Bundesarbeitsgericht
Urt. v. 29.08.1991, Az.: 2 AZR 220/91
Tarifpartner; Kündigung älterer Arbeitnehmer; Gleichbehandlung; Fehlzeiten; Kurzerkrankungen
Bibliographie
- Gericht
- BAG
- Datum
- 29.08.1991
- Aktenzeichen
- 2 AZR 220/91
- Entscheidungsform
- Urteil
- Referenz
- WKRS 1991, 10147
- Entscheidungsname
- [keine Angabe]
- ECLI
- [keine Angabe]
Rechtsgrundlagen
- § 622 Abs. 2 BGB
- § 622 Abs. 3 BGB
- Art. 3 GG
- § 8 Ziff. 2 MTV gewerbliche Arbeitnehmer der bayerischen Metallindustrie
Fundstellen
- BB 1991, 2536 (Kurzinformation)
- DB 1992, 226-228 (Volltext mit amtl. LS)
- NZA 1992, 166-169 (Volltext mit amtl. LS)
Amtlicher Leitsatz
1. Verschlechtern die Tarifpartner die Wartefristen für die Kündigung älterer Arbeitnehmer noch im Verhältnis zu der schon mit dem Gleichheitssatz (Art. 3 Abs. 1 GG) unvereinbaren Vorschrift des § 622 Abs. 2 Satz 2 BGB zu Ungunsten der Arbeiter, ohne daß im Vergleich zu der von den gleichen Tarifpartnern vereinbarten Regelung für unterschiedliche Wartefristen bei Angestellten hierfür ein sachlicher Grund ersichtlich ist, so verstößt eine solche Tarifnorm gegen Art. 3 GG und ist deshalb nichtig.
2. Ob eine solche Regelung überhaupt durch die Tariföffnungsklausel des § 622 Abs. 3 BGB gedeckt ist, bleibt offen.
3. Stützt der Arbeitgeber eine Kündigung auf häufige Kurzerkrankungen des Arbeitnehmers, so sind die prognostizierten Fehlzeiten -- erste Prüfungsstufe -- nur dann geeignet, die Kündigung sozial zu rechtfertigen, wenn sie zu einer erheblichen Beeinträchtigung der betrieblichen Interessen führen -- zweite Prüfungsstufe.

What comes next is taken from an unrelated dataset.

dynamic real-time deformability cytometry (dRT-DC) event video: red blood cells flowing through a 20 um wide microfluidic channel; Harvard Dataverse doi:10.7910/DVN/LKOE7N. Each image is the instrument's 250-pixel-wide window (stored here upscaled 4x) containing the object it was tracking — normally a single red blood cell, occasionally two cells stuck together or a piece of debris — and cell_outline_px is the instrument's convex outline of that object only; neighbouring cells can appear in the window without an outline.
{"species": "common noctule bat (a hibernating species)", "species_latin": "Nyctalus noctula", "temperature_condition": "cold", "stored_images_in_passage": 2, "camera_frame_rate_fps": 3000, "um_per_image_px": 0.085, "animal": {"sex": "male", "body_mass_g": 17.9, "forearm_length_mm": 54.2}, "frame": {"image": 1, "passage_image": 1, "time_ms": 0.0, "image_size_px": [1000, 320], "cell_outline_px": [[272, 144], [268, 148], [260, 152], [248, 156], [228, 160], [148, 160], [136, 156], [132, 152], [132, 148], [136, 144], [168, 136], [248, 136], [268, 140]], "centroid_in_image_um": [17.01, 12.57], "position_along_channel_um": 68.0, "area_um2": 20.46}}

Beruft sich der Arbeitgeber auf eine erhebliche wirtschaftliche Belastung, so ist diese zu verneinen, wenn die Prognose in Zukunft Fehlzeiten des Arbeitnehmers erwarten läßt, die sechs Wochen im Jahr nicht übersteigen. Macht der Arbeitgeber erhebliche Störungen im Produktionsprozeß (Betriebsablaufstörungen) geltend, so können auch schon prognostizierte jährliche Ausfallzeiten von weniger als sechs Wochen erhebliche betriebliche Auswirkungen haben.